Duran sipped a drink colored neon green, ice clanking around a poorly cleaned whiskey glass. In the other hand lay a cigar, smoke idly burning out from beneath a well-aged leather hat. It was busy today in the club on Brandy Street, the smells of old fry oil, cooking meats, and old cigar smoke filling the air outside. Inside it was all body glitter, sharp-sweet alcohol, and powerful musk. Scantily clad beings of all genders danced around poles, cages, and patrons' laps while music thumped and thrummed.

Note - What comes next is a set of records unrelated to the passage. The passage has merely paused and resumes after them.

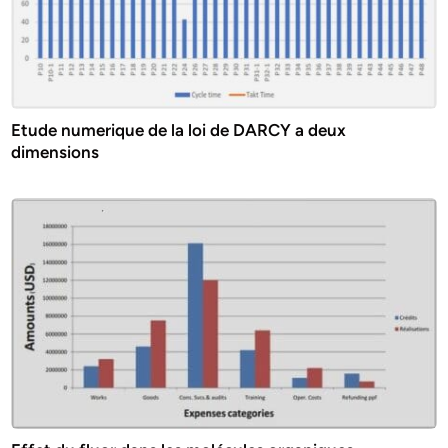
Etude numerique de la loi de DARCY a deux
dimensions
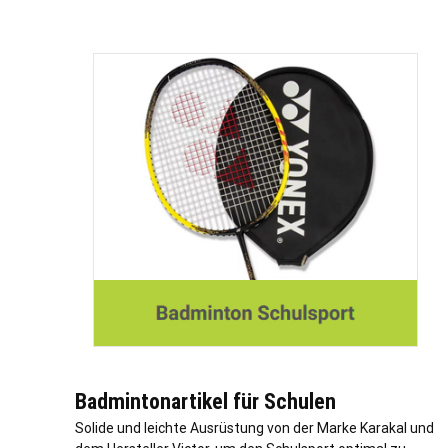
Badmintonartikel für Schulen
Solide und leichte Ausrüstung von der Marke Karakal und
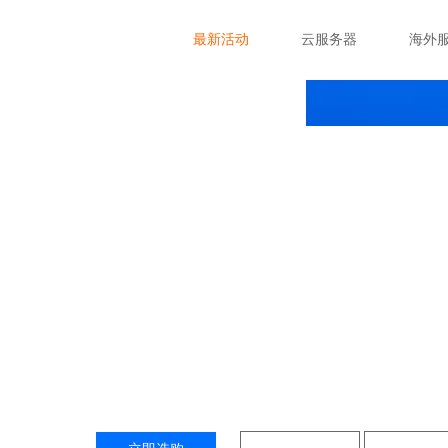
最新活动
云服务器
海外
枣庄服务器租用
巴卡云服务器(枣庄服务器)提供枣庄服务器租用，包括
等，提供枣庄服务器租用、枣庄高防服务器、枣庄BGP
服务平台中心，我们对面向枣庄地区的用户提供优质的枣庄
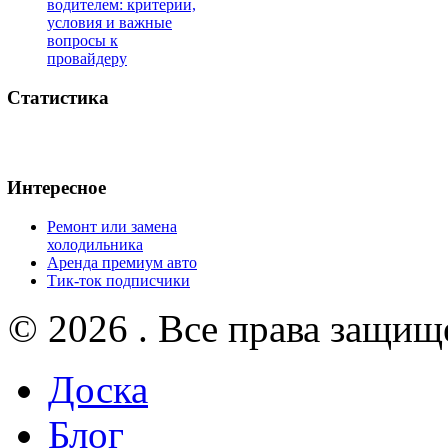
водителем: критерии,
условия и важные
вопросы к
провайдеру
Статистика
Интересное
Ремонт или замена
холодильника
Аренда премиум авто
Тик-ток подписчики
© 2026 . Все права защищ
Доска
Блог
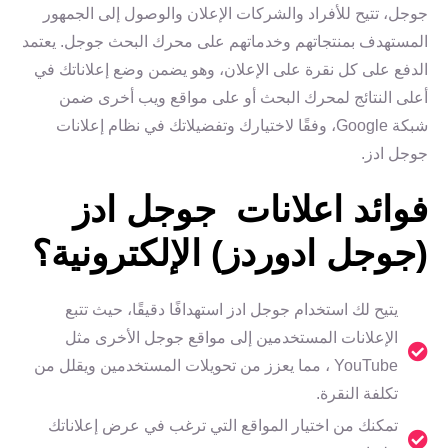
جوجل، تتيح للأفراد والشركات الإعلان والوصول إلى الجمهور
المستهدف بمنتجاتهم وخدماتهم على محرك البحث جوجل. يعتمد
الدفع على كل نقرة على الإعلان، وهو يضمن وضع إعلاناتك في
أعلى النتائج لمحرك البحث أو على مواقع ويب أخرى ضمن
شبكة Google، وفقًا لاختيارك وتفضيلاتك في نظام إعلانات
جوجل ادز.
فوائد اعلانات جوجل ادز
(جوجل ادوردز) الإلكترونية؟
يتيح لك استخدام جوجل ادز استهدافًا دقيقًا، حيث تتبع
الإعلانات المستخدمين إلى مواقع جوجل الأخرى مثل
YouTube ، مما يعزز من تحويلات المستخدمين ويقلل من
تكلفة النقرة.
تمكنك من اختيار المواقع التي ترغب في عرض إعلاناتك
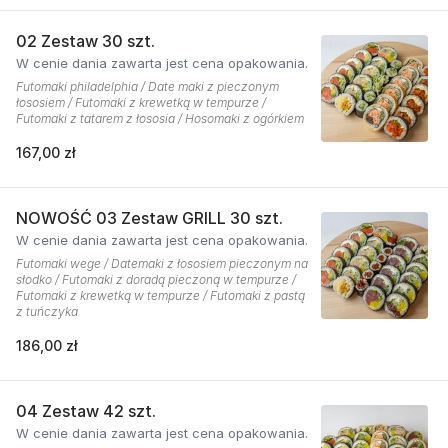
02 Zestaw 30 szt.
W cenie dania zawarta jest cena opakowania.
Futomaki philadelphia / Date maki z pieczonym
łososiem / Futomaki z krewetką w tempurze /
Futomaki z tatarem z łososia / Hosomaki z ogórkiem
167,00 zł
NOWOŚĆ 03 Zestaw GRILL 30 szt.
W cenie dania zawarta jest cena opakowania.
Futomaki wege / Datemaki z łososiem pieczonym na
słodko / Futomaki z doradą pieczoną w tempurze /
Futomaki z krewetką w tempurze / Futomaki z pastą
z tuńczyka
186,00 zł
04 Zestaw 42 szt.
W cenie dania zawarta jest cena opakowania.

Bliss, really. Much of his work lately was rote goods-moving and smuggling with the occasional chase of a bail jumper in corporate space. Some part of him missed the thrill of a good fight, tricking Republic border patrols, or charging down a corvette with little more than an old X-wing and balls of brass. But it made money, he supposed, and money paid for his drink and his dancing.
Again he went to sip and found his glass was empty. Exhaling breath from his nose and exfiltrated himself from a corner booth and, habitually checking his blasters were still in their place on his belt, strode to the bar. Then there he slipped into a well-worn seat, drink-empty glass clacking and clattering with the sound of ice with nothing to cool.
"Pardon me. A Green Galaxy?" he asked the bartender in accented Basic, a triangle-eared young man with hair arranged low on his left side.The cost and a 50% tip were already on the table as he said it.